:: Things to do ::
1/ Can you condense the paragraph of the $700 billion defense piece that begins "So what could you buy with $700 billion in your wallet?" into a shorter version that keeps its main facts?
2/ Pick up the $700 billion defense piece after its last sentence and keep it going.

:: Document segment ::
Here’s what you could buy with the $700 billion Congress wants to spend on defense

Congress is talking about spending $700 billion on the nation’s defense next year, which, as the saying goes, ain’t chump change.

It will likely be described as the cost of security or the price of freedom in upcoming congressional debates, and that may be true. But such a large figure is a bit hard to grasp for the average consumer who complains when gasoline goes up 20 cents per gallon at the pump overnight or uses a preferred customer card at the supermarket to cut a couple of bucks off a week’s worth of milk, bread and vegetables.

So what could you buy with $700 billion in your wallet? Actually, having it in your wallet would be a problem because the highest denomination the U.S. Mint produces is the $100 bill. You’d need a wallet that could hold a stack almost 475 miles thick, which, if you’re in Spokane, would stick out of your pocket about 30 miles past Billings. You’d probably want to keep the cash in the bank, just to avoid standing out in a crowd. You’d also want to avoid the strain on your lower back from lugging some 15.4 million pounds of bills around.

You could make a bid to buy Apple, although the company has a current market value of $752 billion, so you’d have to be a really good negotiator. If there’s a string of bad reviews on the new iPhone, you might get a deal.

Or, you could try to buy Microsoft, currently valued at $507.5 billion, along with Starbucks, at $83 billion, and have a little left over – although not quite as much if word got out you were buying and asking prices went up.

:: Information shown ::
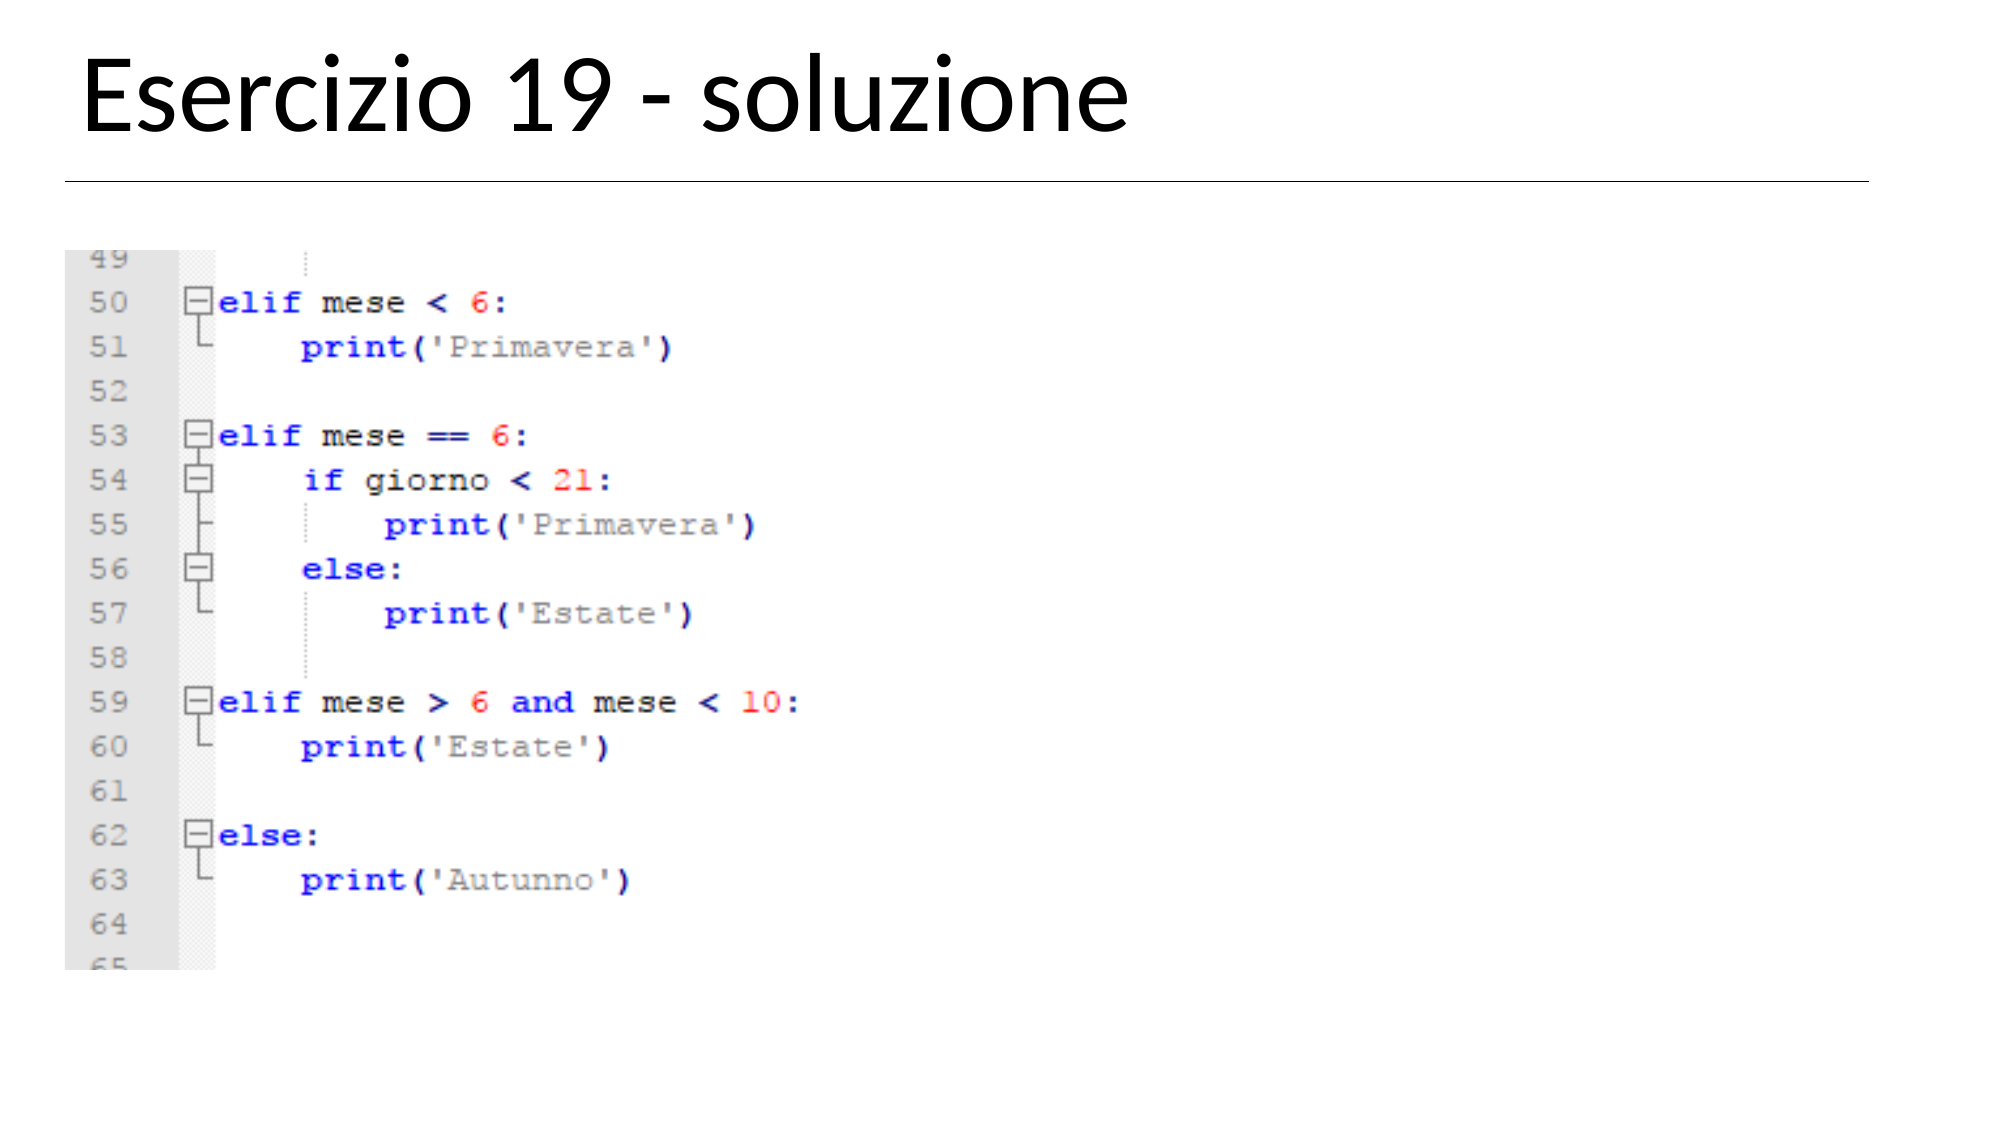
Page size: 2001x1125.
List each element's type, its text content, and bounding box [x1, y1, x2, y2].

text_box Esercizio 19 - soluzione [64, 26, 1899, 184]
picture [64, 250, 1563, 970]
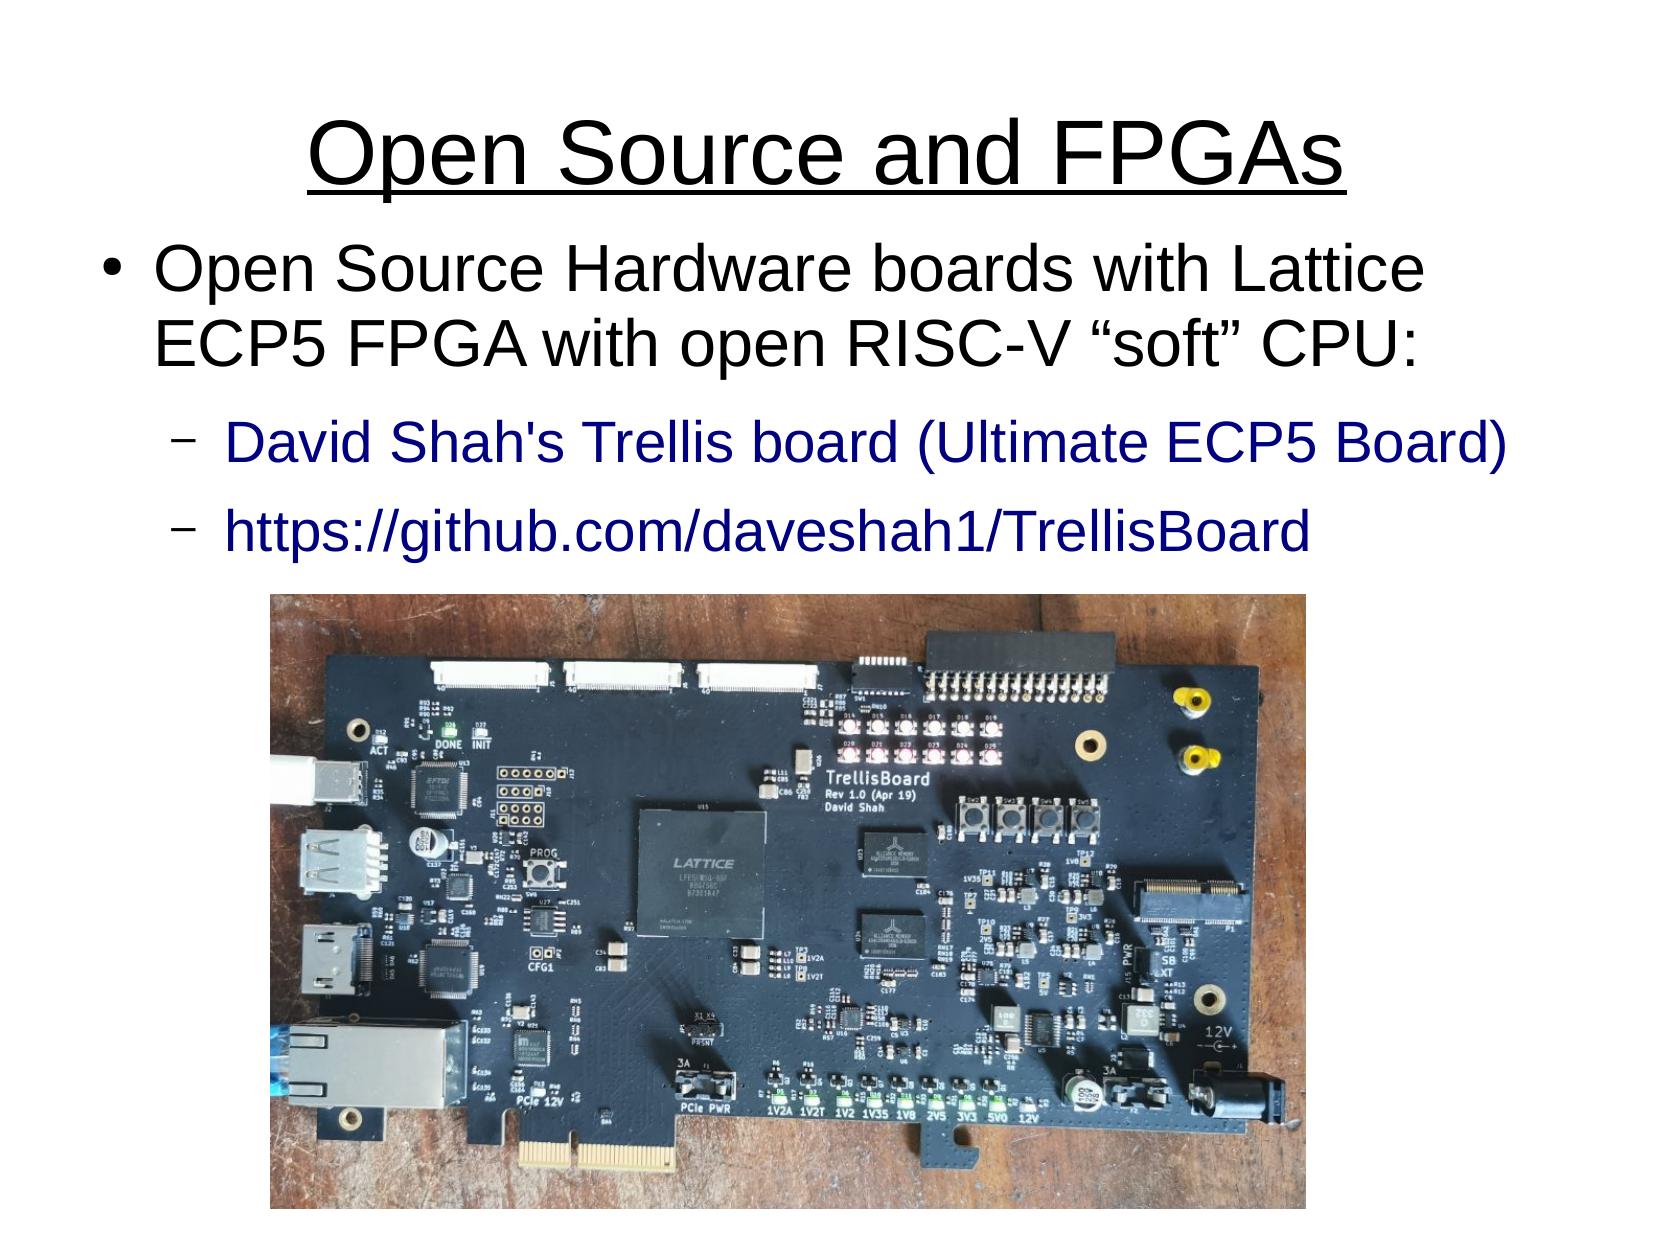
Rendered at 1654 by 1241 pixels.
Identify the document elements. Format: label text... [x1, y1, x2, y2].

:: The answers ::
1/ Carrying $700 billion in a wallet isn't practical. The largest bill the U.S. Mint produces is the $100, so the stack would be almost 475 miles thick. From Spokane, it would reach about 30 miles past Billings. It would also weigh some 15.4 million pounds, so the cash is better kept in a bank.

2/
Maybe you’d prefer real estate. The entire assessed value of Spokane County, both the taxable property you may own and the untaxed property entities like those belonging to the government, is about $51 billion. Assessed value in Washington usually runs below sale price on most property, but for $100 billion you could probably buy up Spokane County and add Kootenai County, which has a value listed at $12.5 billion.

Looking to concentrate on some smaller pieces of property? How about Safeco Field, finished in 1999 for $517 million, which translates into $765 million in 2017 dollars, and CenturyLink, which had a price tag of $360 million in 2002, which would be $495 million now? That would add up to $1.26 billion, which wouldn’t put much of a dent in your total, so you could throw in Spokane Veterans Memorial Arena, which cost $62.6 million when it was finished in 1995, or about $101 million in current currency.

But remember, rich guys never pay for stadiums – they buy teams, then make fans and taxpayers come up with the money for a place to play.

The Seahawks are valued at $989 million, according to Forbes magazine, which is pretty reasonable compared to the Dallas Cowboys, worth an estimated $4 billion. Actually, you could buy the entire NFL, estimated total value $75 billion, and then you’d always have a team that won the Super Bowl.

Of course you’d also have 31 that didn’t.

It’s actually pretty hard to spend $700 billion. You’d need to shell out more than $1.9 billion a day, every day, for a year. To give your debit card a little rest, you might want to look at a few big ticket items.

The biggest ticket in the Northwest might be the Grand Coulee Dam, which was built in phases between 1933 and 1975. The federal government estimates its cost in 2017 dollars to be about $7.5 billion. For another $7.5 billion, you’d have the current cost of the region’s only nuclear power facility, the Columbia Generating Station.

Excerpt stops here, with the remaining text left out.